Testing. I can turn it on and off on purpose. You're going to graduate before me, I wonder if we'll be able to talk without the teachers reading all our messages if we do it like so? If you don't know your range?
I think I can hear you knocking by default and the birdbirdbird thing is only necessary for actually letting any talking happen, says Aegis. So yeah, that won't necessarily involve complicated suspicious-looking syncing up.
Pfft, I sit and think in the middle of conversations all the time, I call it 'processing', they know how to explain it. Usually I do it with my desk on me and type but not always.
I've been thinking about doing some more hacking. Lots of kids start messing with the censoring protocols and stuff right in launch but it's never interested me that much, but I know some theory, I could see what they do have on us. I know they're taking psych data. They used to read my journals, before I stopped writing in language. I think the fantasy game might usually be a psych data collector but they don't know what to do with ours so I've been writing reports. I don't mind them knowing what I do in the game, but I want to know what they think of it.
The game is really, really smart. They must pour a hell of a lot of server resources into it - there's never lag, there's never glitchy graphics, I've never heard of an exploitable bug except for the existence of a tunnel that only I'm fast enough to reach. And it's creative, too. I wonder who wrote it.

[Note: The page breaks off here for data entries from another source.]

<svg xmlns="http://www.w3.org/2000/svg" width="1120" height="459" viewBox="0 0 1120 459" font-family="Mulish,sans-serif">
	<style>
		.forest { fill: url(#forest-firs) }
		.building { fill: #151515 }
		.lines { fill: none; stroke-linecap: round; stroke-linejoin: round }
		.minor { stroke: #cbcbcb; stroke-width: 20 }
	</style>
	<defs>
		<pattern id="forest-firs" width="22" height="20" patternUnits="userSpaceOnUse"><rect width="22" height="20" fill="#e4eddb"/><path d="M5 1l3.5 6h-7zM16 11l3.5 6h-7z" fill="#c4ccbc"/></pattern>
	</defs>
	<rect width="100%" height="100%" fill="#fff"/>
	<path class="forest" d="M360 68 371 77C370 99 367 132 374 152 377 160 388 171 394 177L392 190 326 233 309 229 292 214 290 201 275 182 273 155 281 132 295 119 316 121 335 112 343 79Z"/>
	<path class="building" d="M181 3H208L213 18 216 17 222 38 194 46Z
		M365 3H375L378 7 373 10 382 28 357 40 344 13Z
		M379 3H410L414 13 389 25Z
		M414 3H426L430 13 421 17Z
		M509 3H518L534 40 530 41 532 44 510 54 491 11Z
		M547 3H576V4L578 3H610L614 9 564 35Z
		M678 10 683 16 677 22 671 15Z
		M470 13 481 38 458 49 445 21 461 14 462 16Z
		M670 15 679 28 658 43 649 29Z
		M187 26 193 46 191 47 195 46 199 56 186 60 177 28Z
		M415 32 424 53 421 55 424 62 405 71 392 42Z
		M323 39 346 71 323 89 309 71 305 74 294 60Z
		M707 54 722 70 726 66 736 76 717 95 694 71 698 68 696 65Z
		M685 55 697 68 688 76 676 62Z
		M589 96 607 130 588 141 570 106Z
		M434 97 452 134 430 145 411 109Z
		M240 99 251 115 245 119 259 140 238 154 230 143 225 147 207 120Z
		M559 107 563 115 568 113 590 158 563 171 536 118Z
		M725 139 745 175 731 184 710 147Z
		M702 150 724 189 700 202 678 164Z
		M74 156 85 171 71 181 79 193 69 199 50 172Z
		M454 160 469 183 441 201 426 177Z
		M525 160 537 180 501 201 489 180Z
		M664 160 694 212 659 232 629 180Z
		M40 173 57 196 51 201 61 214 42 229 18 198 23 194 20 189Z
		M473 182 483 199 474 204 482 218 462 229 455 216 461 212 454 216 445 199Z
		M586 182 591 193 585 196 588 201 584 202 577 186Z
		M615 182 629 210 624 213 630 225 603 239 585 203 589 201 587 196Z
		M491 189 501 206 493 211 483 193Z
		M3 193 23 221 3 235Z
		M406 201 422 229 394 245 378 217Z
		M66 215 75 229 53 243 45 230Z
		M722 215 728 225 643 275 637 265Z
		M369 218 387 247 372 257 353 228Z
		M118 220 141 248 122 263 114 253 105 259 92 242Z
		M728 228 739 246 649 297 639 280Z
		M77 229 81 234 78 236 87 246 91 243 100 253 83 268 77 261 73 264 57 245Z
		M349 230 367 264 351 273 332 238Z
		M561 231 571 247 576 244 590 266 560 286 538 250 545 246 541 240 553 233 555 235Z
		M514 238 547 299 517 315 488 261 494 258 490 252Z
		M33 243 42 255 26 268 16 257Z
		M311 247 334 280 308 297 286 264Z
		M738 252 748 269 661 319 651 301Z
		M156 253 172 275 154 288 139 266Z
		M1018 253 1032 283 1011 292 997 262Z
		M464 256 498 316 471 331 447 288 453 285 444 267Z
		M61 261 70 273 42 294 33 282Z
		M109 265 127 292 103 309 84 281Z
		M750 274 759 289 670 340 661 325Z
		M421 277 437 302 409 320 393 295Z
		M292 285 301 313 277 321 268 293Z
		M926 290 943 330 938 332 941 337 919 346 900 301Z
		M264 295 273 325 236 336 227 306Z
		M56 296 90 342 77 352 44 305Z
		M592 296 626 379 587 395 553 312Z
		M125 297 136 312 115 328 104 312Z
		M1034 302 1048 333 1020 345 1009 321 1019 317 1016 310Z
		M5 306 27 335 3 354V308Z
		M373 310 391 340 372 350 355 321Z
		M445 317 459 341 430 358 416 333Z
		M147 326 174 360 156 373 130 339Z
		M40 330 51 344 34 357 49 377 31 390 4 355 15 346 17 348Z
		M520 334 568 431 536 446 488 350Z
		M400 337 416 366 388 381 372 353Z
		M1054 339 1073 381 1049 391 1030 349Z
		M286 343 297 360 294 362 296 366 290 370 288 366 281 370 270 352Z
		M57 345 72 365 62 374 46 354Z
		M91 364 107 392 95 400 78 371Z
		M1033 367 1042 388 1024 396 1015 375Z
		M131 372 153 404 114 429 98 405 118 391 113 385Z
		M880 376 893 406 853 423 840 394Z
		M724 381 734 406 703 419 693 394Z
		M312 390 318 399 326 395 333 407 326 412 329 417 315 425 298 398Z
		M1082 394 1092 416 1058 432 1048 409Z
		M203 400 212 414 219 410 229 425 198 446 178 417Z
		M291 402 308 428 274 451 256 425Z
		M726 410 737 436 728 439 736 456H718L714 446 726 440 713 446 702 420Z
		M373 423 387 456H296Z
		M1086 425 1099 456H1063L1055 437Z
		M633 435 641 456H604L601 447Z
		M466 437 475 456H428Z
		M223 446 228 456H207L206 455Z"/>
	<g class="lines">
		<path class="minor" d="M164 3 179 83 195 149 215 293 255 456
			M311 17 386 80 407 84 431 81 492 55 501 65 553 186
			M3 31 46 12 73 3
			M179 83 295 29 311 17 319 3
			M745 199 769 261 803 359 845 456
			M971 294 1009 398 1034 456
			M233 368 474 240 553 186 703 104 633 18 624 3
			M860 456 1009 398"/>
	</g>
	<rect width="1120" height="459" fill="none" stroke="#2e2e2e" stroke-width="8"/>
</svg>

Will do. Pause. A hundred years ago there used to be all kinds of science fiction - it's so dated now, but I like old books - all kinds of science fiction with computers who were people. And we kept making smarter and smarter programs, and they keep not being - people. As far as we can tell. The fantasy game is smart, it can make me villages full of critters that act like people, but you couldn't push it if you tried.
There are a lot of minds in the Battle School. Is he going to have to tap every one of them to find out if any of them is really a computer program? But no—different minds look different, that's how he recognizes them, or part of how. Surely the game, if it's there, would be the most different.
And sure enough, when he's been looking for a few minutes, there's... something. It doesn't have a place, that's what's throwing him off. It has a thousand different locations and none of them is really it. Decentralized. Like a complex program running on a bunch of servers, connected to even more terminals.
There's nothing there to touch, though. He can see the network of mind, but when he tries to nudge it with his power, it's like pushing air. No contact, no resistance.
He delivers his findings to Aegis.
It's so - big. Are you location-dependent? Can you - I dunno - push with a bigger 'hand', get more of it in one go instead of reaching for a small point? It does seem to all be on the station.
Even if you can't see me "birding", I think I default to being able to tell that you're knocking unless I'm - scared or something. It seems to matter what I'm thinking about you at that moment and I can slide it by birding.
To remind myself that you're not some random telepath, or some kid I've talked to half a dozen times, you're the bird in the game, and I know you and I like you.